Dataset records: Begin
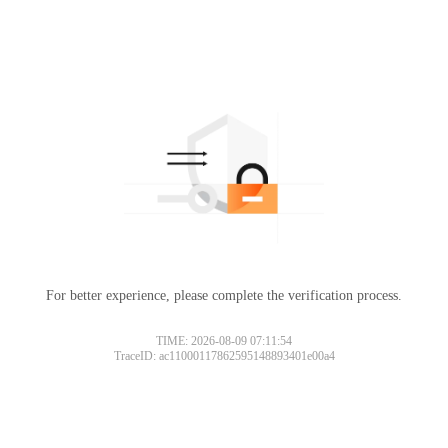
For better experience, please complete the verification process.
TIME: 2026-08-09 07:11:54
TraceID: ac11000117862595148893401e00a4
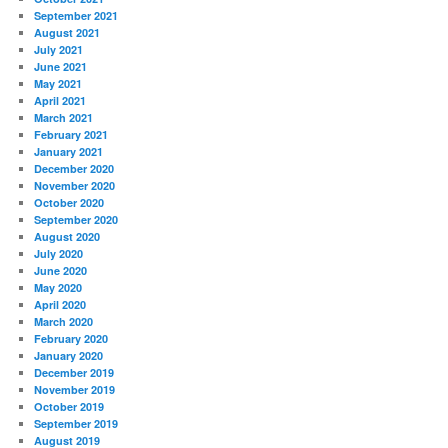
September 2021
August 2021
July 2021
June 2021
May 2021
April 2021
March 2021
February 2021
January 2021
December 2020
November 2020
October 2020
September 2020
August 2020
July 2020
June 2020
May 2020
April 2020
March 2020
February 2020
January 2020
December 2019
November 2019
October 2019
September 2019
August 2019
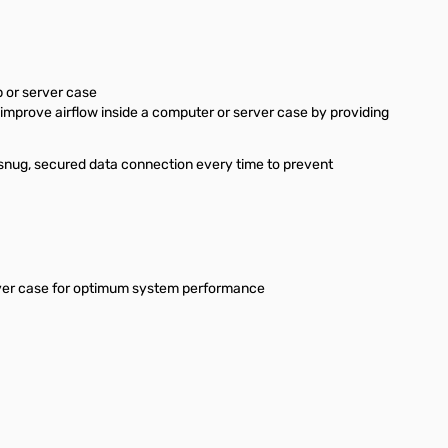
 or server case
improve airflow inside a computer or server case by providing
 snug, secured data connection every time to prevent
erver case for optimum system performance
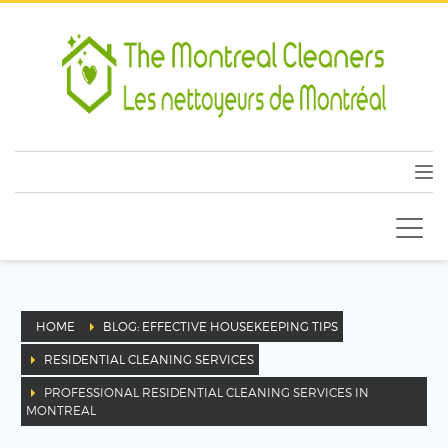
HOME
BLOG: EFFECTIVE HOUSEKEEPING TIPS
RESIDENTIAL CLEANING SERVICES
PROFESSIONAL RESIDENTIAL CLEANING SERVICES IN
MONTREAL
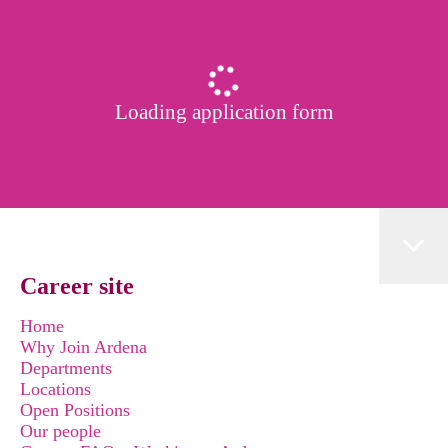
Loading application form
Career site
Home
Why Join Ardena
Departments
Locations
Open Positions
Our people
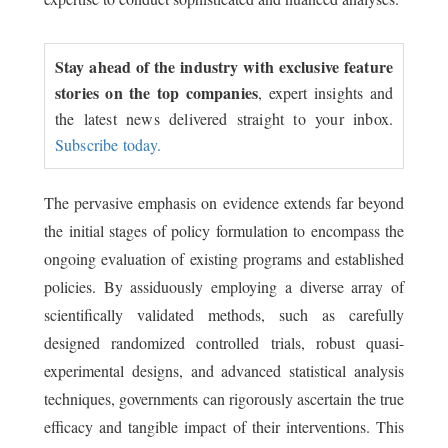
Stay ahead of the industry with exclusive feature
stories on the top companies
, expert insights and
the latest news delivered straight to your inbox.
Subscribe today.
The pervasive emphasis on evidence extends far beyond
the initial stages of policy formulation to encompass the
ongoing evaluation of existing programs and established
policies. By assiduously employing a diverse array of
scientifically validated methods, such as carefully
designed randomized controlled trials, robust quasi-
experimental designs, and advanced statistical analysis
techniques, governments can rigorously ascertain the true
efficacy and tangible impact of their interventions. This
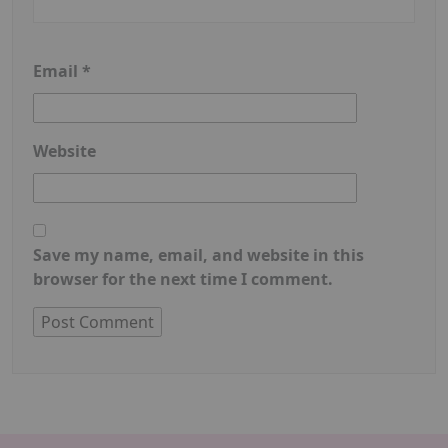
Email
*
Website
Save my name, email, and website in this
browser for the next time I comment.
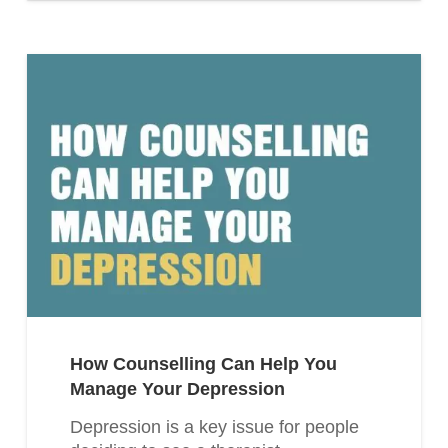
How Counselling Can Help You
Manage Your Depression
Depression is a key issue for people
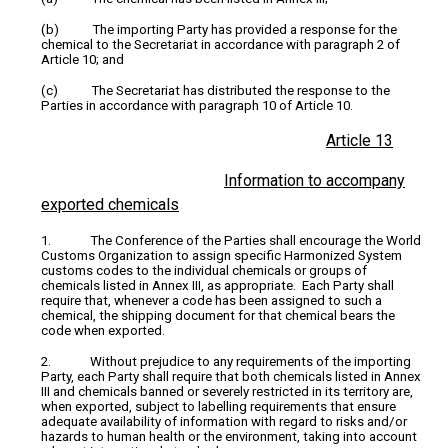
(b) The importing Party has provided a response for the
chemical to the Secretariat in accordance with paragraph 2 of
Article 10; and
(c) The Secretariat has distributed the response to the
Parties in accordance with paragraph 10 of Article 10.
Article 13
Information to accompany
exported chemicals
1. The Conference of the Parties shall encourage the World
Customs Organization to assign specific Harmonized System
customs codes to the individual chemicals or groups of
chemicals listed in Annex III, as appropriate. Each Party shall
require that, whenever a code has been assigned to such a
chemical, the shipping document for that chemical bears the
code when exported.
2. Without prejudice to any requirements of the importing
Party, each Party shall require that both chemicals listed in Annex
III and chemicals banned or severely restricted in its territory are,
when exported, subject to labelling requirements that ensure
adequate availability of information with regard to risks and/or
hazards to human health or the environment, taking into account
Dataset records: End
Dataset records: Begin
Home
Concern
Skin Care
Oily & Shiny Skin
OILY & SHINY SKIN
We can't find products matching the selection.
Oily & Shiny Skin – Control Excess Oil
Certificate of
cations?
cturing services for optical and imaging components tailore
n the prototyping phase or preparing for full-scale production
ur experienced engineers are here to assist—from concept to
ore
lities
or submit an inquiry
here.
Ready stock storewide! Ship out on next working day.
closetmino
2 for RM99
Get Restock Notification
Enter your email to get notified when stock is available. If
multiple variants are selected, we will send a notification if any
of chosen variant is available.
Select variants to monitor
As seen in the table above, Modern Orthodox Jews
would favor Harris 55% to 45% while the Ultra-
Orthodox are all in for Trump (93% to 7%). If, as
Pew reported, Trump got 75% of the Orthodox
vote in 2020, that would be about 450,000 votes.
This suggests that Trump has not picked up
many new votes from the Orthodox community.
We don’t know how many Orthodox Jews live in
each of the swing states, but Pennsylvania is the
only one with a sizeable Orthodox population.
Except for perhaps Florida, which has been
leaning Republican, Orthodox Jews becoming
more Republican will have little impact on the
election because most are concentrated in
Dataset records: End
Output the lines above exactly, but only those between the line holding "Ready stock storewide!" and the line holding "vote in 2020, that", inclusive.

Ready stock storewide! Ship out on next working day.
closetmino
2 for RM99
Get Restock Notification
Enter your email to get notified when stock is available. If
multiple variants are selected, we will send a notification if any
of chosen variant is available.
Select variants to monitor
As seen in the table above, Modern Orthodox Jews
would favor Harris 55% to 45% while the Ultra-
Orthodox are all in for Trump (93% to 7%). If, as
Pew reported, Trump got 75% of the Orthodox
vote in 2020, that would be about 450,000 votes.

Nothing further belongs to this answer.